What is in this article?:
- Work begins on Colorado River project.
- Lower Basin Reservoir Project should provide an additional 90,000 acre-feet of water a year to LCRA’s water supply system.
- Lane City reservoir is the first step.
One of the worst droughts in modern history caused the Lower Colorado River Authority (LCRA) to propose two consecutive years of an emergency water plan that, once approved by the Texas Commission on Environmental Quality (TCEQ), left Texas rice growers in a three-county coastal region without adequate irrigation water to sustain their entire rice crops, forcing most farmers to limit rice acres and scramble to plant alternative crops, like cotton or sorghum.
But LCRA's recent contract award to CH2M Hill, a global full-service consulting, design, and construction firm, that will result in the construction of a new reservoir project near Lane City, Texas, may be the first step in a long process to bring irrigation relief to troubled agricultural water customers.

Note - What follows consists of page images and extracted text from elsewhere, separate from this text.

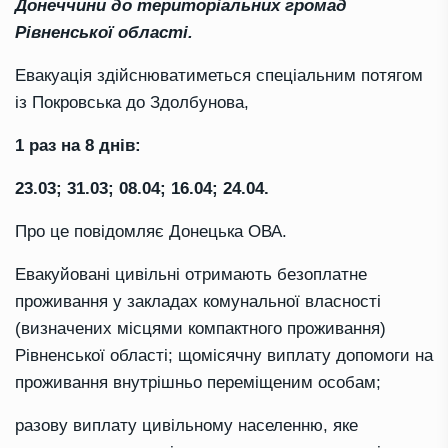
Донеччини до територіальних громад
Рівненської області.
Евакуація здійснюватиметься спеціальним потягом
із Покровська до Здолбунова,
1 раз на 8 днів:
23.03; 31.03; 08.04; 16.04; 24.04.
Про це повідомляє Донецька ОВА.
Евакуйовані цивільні отримають безоплатне
проживання у закладах комунальної власності
(визначених місцями компактного проживання)
Рівненської області; щомісячну виплату допомоги на
проживання внутрішньо переміщеним особам;
разову виплату цивільному населенню, яке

The $206 million project, being tagged as the Lower Basin Reservoir Project, will provide an approximate 40,000 acre-foot, off channel reservoir that covers over 1,000 acres and with an earthen berm roughly 40 feet in height. Once complete, LCRA says the reservoir should provide an additional 90,000 acre-feet of water a year to LCRA’s water supply system.
LCRA recently awarded the contract for preliminary engineering support, part of the first phase of the project which calls for $18 million to include purchasing the property and for engineering and permitting services. Scheduled final completion for the project is set for July 2017.
The water crisis in Texas is the direct result of two straight years of a devastating drought that taxed nearly all of the state's water resources. Particularly hard hit were the reservoirs of Central Texas, better known as the Highland Lakes, including Lake Buchanan, Lake Travis and Lake LBJ near Austin. In addition to historically low lake levels as a result of rain shortages, increased demand for water from the ever-growing City of Austin and other municipal and industrial users compounded the problem.
While the drought has adversely affected all stakeholders along the Colorado River waterway, farmers in Wharton, Colorado and Matagorda counties were particularly hard hit. Rice growers have long been one of the most senior water users on the waterway and were instrumental in convincing the Texas Legislature to construct the lake projects many years ago. Over the last two years, many of these same farm families have estimated they cut back rice acres by as much as 50 to 60 percent as Colorado River water allotments were drastically reduced to ensure an adequate water supply for all of LCRA’s growing number of users.